[[ Study material, beginning ]]

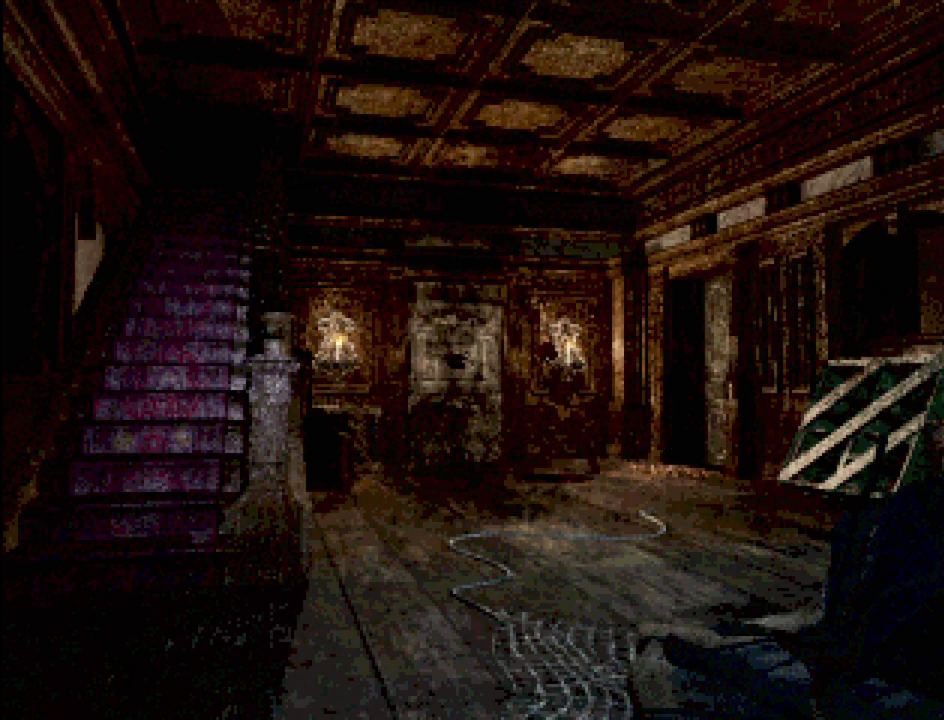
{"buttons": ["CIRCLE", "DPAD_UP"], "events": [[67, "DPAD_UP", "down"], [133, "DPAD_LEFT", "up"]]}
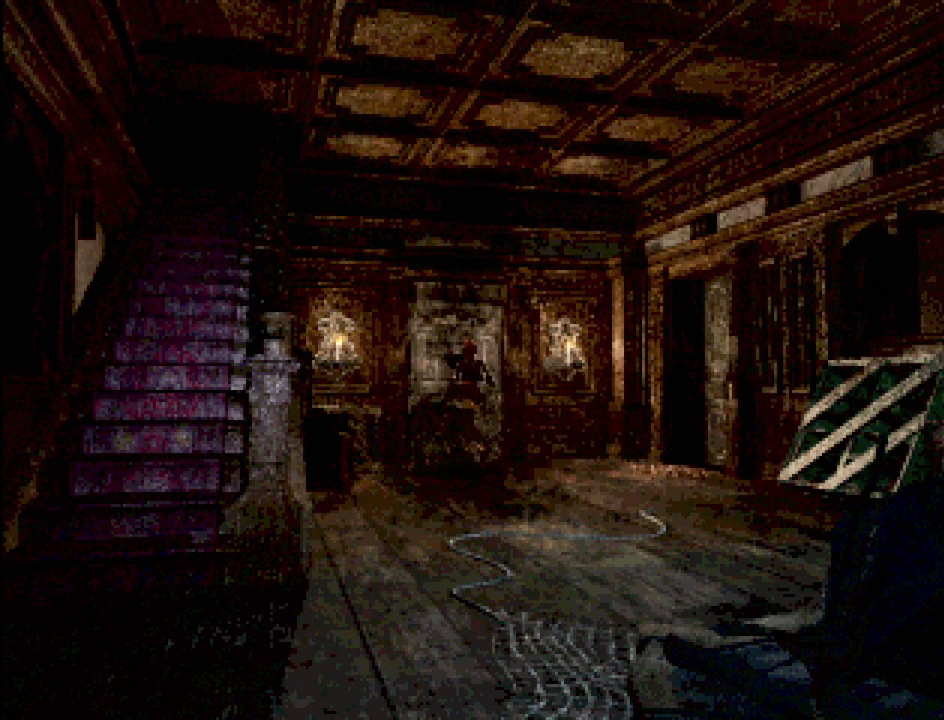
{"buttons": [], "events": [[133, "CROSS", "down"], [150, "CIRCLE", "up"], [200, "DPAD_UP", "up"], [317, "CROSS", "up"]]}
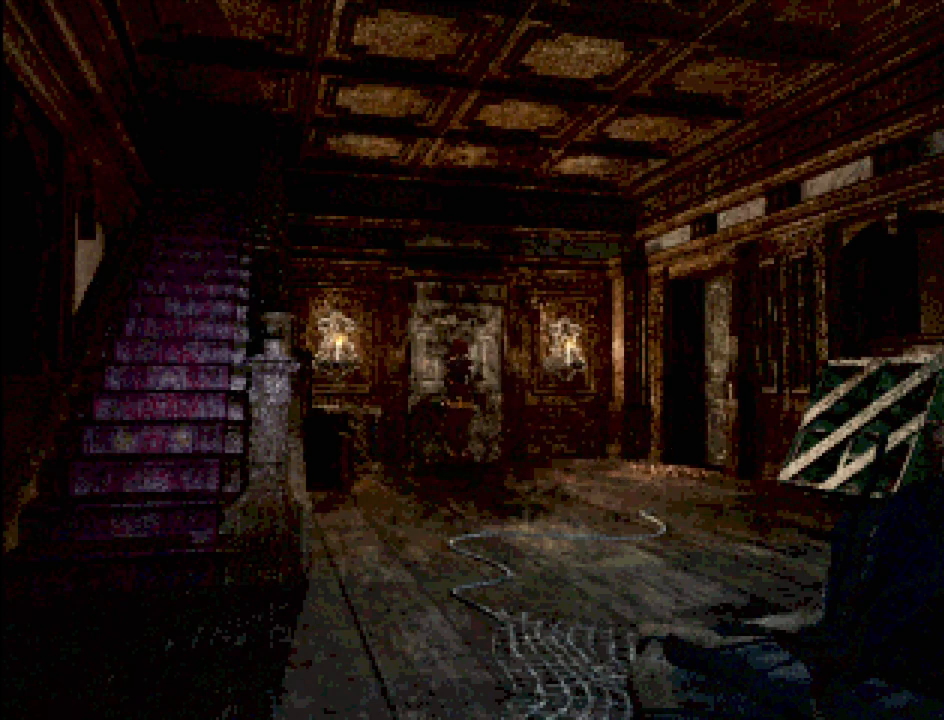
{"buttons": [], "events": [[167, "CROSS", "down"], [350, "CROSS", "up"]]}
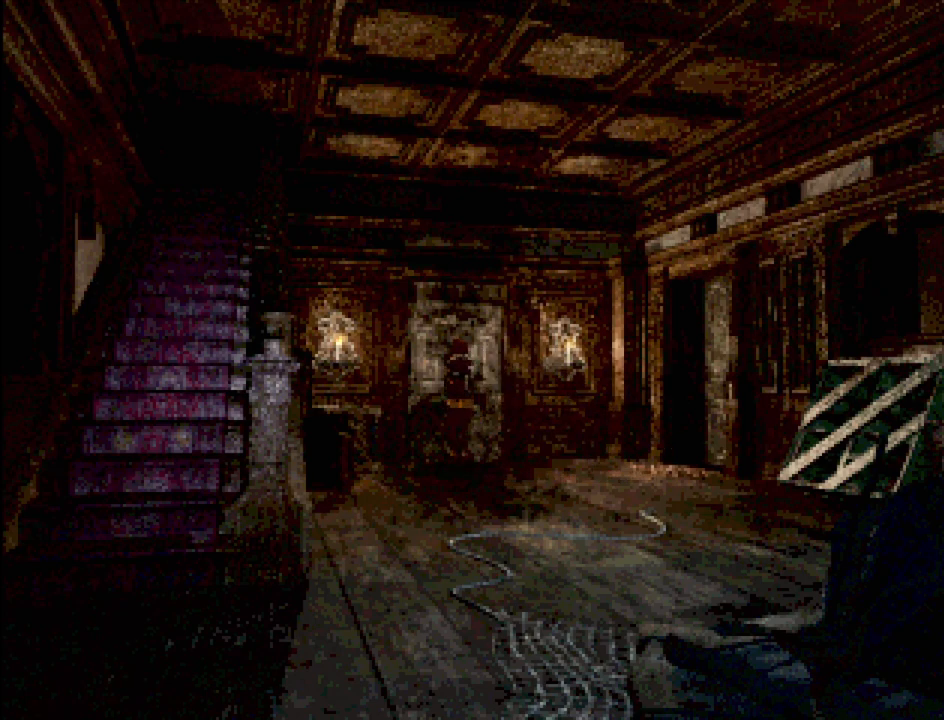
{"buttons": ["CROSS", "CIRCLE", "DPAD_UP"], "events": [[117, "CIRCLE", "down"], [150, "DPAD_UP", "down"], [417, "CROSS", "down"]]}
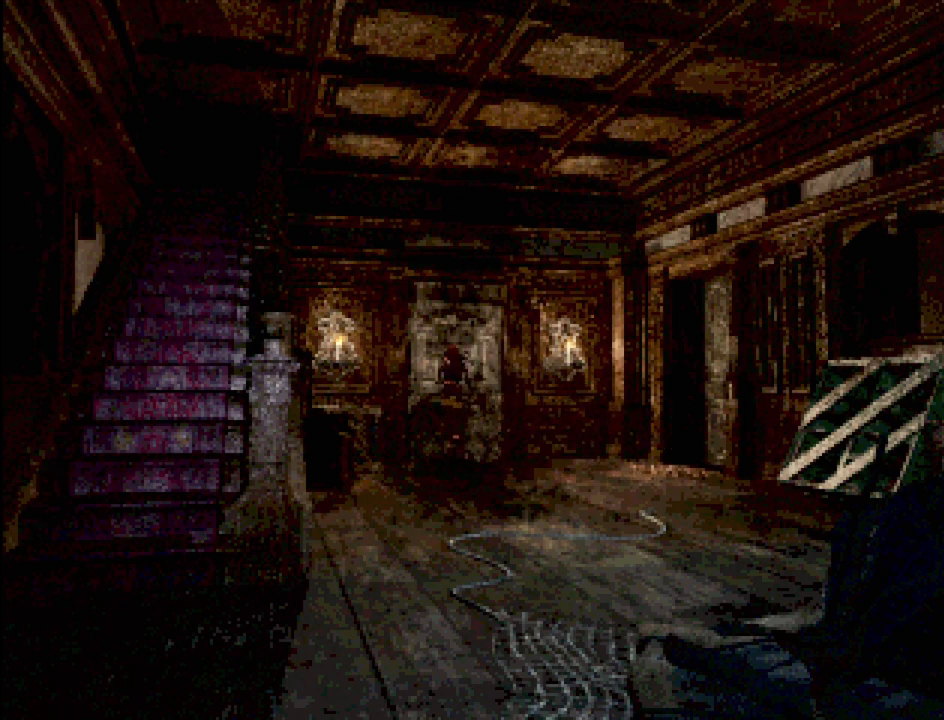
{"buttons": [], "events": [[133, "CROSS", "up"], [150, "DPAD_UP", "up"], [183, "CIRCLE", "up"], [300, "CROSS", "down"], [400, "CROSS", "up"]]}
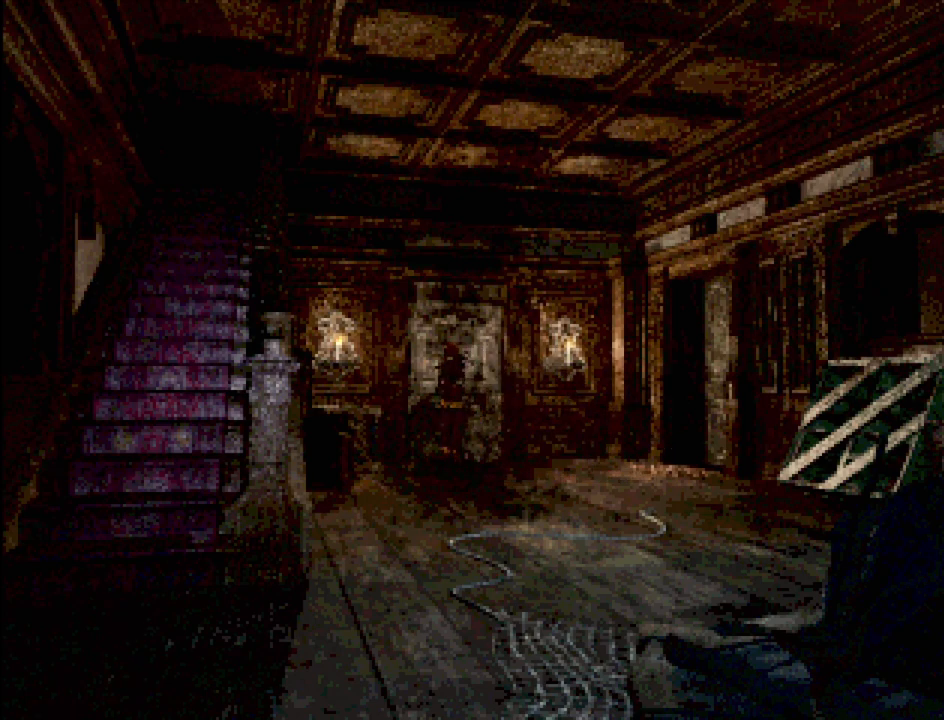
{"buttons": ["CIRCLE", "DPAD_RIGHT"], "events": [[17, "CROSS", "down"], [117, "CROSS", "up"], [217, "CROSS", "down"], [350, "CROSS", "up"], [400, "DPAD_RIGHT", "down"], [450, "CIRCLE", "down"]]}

[[ Study material, end ]]

(Exercise aim)
An unaltered copy of the material, without images, should be set down.

(Exercise output)
{"buttons": ["CIRCLE", "DPAD_UP"], "events": [[67, "DPAD_UP", "down"], [133, "DPAD_LEFT", "up"]]}
{"buttons": [], "events": [[133, "CROSS", "down"], [150, "CIRCLE", "up"], [200, "DPAD_UP", "up"], [317, "CROSS", "up"]]}
{"buttons": [], "events": [[167, "CROSS", "down"], [350, "CROSS", "up"]]}
{"buttons": ["CROSS", "CIRCLE", "DPAD_UP"], "events": [[117, "CIRCLE", "down"], [150, "DPAD_UP", "down"], [417, "CROSS", "down"]]}
{"buttons": [], "events": [[133, "CROSS", "up"], [150, "DPAD_UP", "up"], [183, "CIRCLE", "up"], [300, "CROSS", "down"], [400, "CROSS", "up"]]}
{"buttons": ["CIRCLE", "DPAD_RIGHT"], "events": [[17, "CROSS", "down"], [117, "CROSS", "up"], [217, "CROSS", "down"], [350, "CROSS", "up"], [400, "DPAD_RIGHT", "down"], [450, "CIRCLE", "down"]]}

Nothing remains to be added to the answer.